Inside Brooklyn Technical High School’s robotics lab, students work on laptops and create objects with 3D printers. But there are also little pieces of technology that date back to when the school was founded a century ago.
“This is original to the school. It bends sheet metal and it still bends sheet metal,” principal David Newman said.
January will mark 100 years since Brooklyn Tech received its charter to open as a school. Since its first graduating class back in 1923, it's grown into a powerhouse of public education.
Ten years after its founding, Brooklyn Tech moved to a massive building meant to serve 6,000 students.
“It is a magical place, and I don't think it can be recreated today,” Newman said.
When it opened, the school offered students five majors. Now, it offers 18 majors, from mechatronics and robotics to media communications and environmental science.
It's one way the school has adapted to keep up with its name.
Mathew Mandery is a former principal, and graduated from the school himself in 1961.
“When Brooklyn Tech opened its doors, it was cutting edge, and it was cutting edge in a very different world,” Mandery, chief educational officer at the Brooklyn Tech Alumni Foundation, said.
Mandery and other students had classes in a space called the Foundry, where they poured molten metal into molds made of sand.
But, as times changed, the Foundry closed and has since been used as a storage space. The school’s alumni foundation is hoping to help change that, raising funds to repurpose the space.
“The idea we have for this space is to be utilized as a space for students to do research, to study, to use as an expanded library experience,” Newman said.
A school that serves this many students has a massive network of alumni, many of whom will celebrate their alma mater at events this year.

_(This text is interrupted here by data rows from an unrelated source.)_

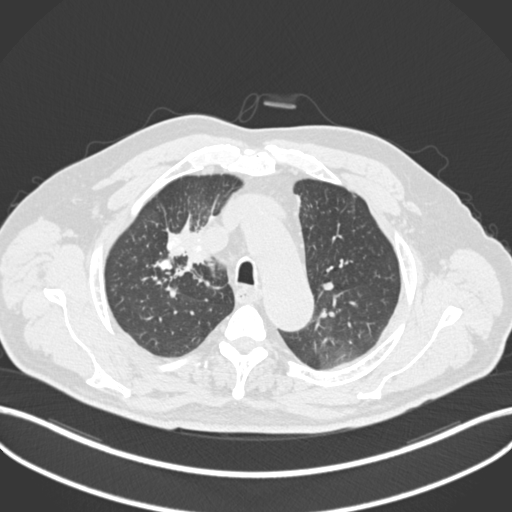
Chest CT, one axial slice. Slice 154 of 255 in the series (ordered by position). Reconstruction kernel B30f. 120 kVp. Lung window (W 1500 / L -600 HU). 1 mm slice thickness. 512 × 512 image matrix, field of view 400 × 400 mm. Male patient, age 60 years. Case-level facts recorded for this patient, not image findings: clinical TNM (as recorded): T1b N1 M0.
Annotated regions visible in this slice (bounding box drawn by a radiologist):
- lung tumour (recorded histology: squamous cell carcinoma): bounding box <159,220,217,270> (left, top, right, bottom; pixels)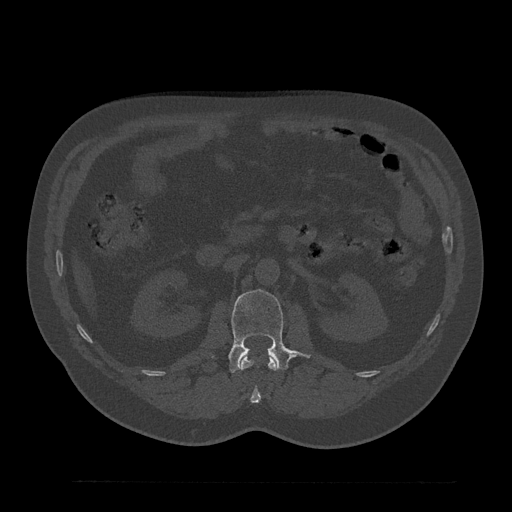
CT including the spine, one axial slice. Position 118 of 797 along the scan axis. Reconstruction kernel Br40s/3. 120 kVp. Bone window (W 1800 / L 400 HU). 0.5 mm slice thickness. 512 × 512 image matrix, field of view 430 × 430 mm. Male patient, age 61 years. Case-level facts recorded for this patient, not image findings: primary cancer: prostate.
Structures marked on this image (semi-automatic segmentation, software-assisted and operator-edited):
- L1 vertebra: bounding box [x1, y1, x2, y2] px = [241, 354, 278, 403]
- L2 vertebra: [229, 289, 309, 373]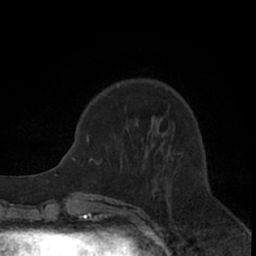
Breast MRI (dynamic contrast-enhanced), one axial slice; position 22 of 66 along the scan axis; cropped to one breast; dynamic contrast-enhanced series, time point 2 of 7 at this slice position (early post-contrast); 1.5 T; TE 3 ms, TR 6.2 ms; 2.4 mm slice thickness; 256 × 256 image matrix, field of view 150 × 150 mm. Female patient.
Structures marked on this image (semi-automatically segmented with operator editing):
- enhancing-tissue mask used for the functional tumour volume (all voxels passing the contrast-enhancement thresholds inside the analysis volume; usually the tumour): bounding box <100,84,167,179> (left, top, right, bottom; pixels)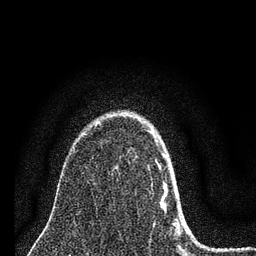
Breast MRI (dynamic contrast-enhanced), one axial slice; slice 54 of 80 in the series (ordered by position); cropped to one breast; dynamic contrast-enhanced series, time point 2 of 7 at this slice position (early post-contrast); 3 T; TE 2.2 ms, TR 6 ms; 2 mm slice thickness; 256 × 256 image matrix, field of view 140 × 140 mm. Female patient.
Annotated regions visible in this slice (semi-automatically segmented with operator editing):
- enhancing-tissue mask used for the functional tumour volume (all voxels passing the contrast-enhancement thresholds inside the analysis volume; usually the tumour): bounding box <148,130,180,236> (left, top, right, bottom; pixels)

Current school president Jediah Thomas, who commutes two hours from the Bronx every morning to attend Brooklyn Tech, was tasked with speaking to some of them at a gala. Thomas has been reflecting on what makes the school so special to so many people.
“That nature and that environment that's supportive but also allows us to be individuals and learn about ourselves is kind of — it's the next level of education,” Thomas said.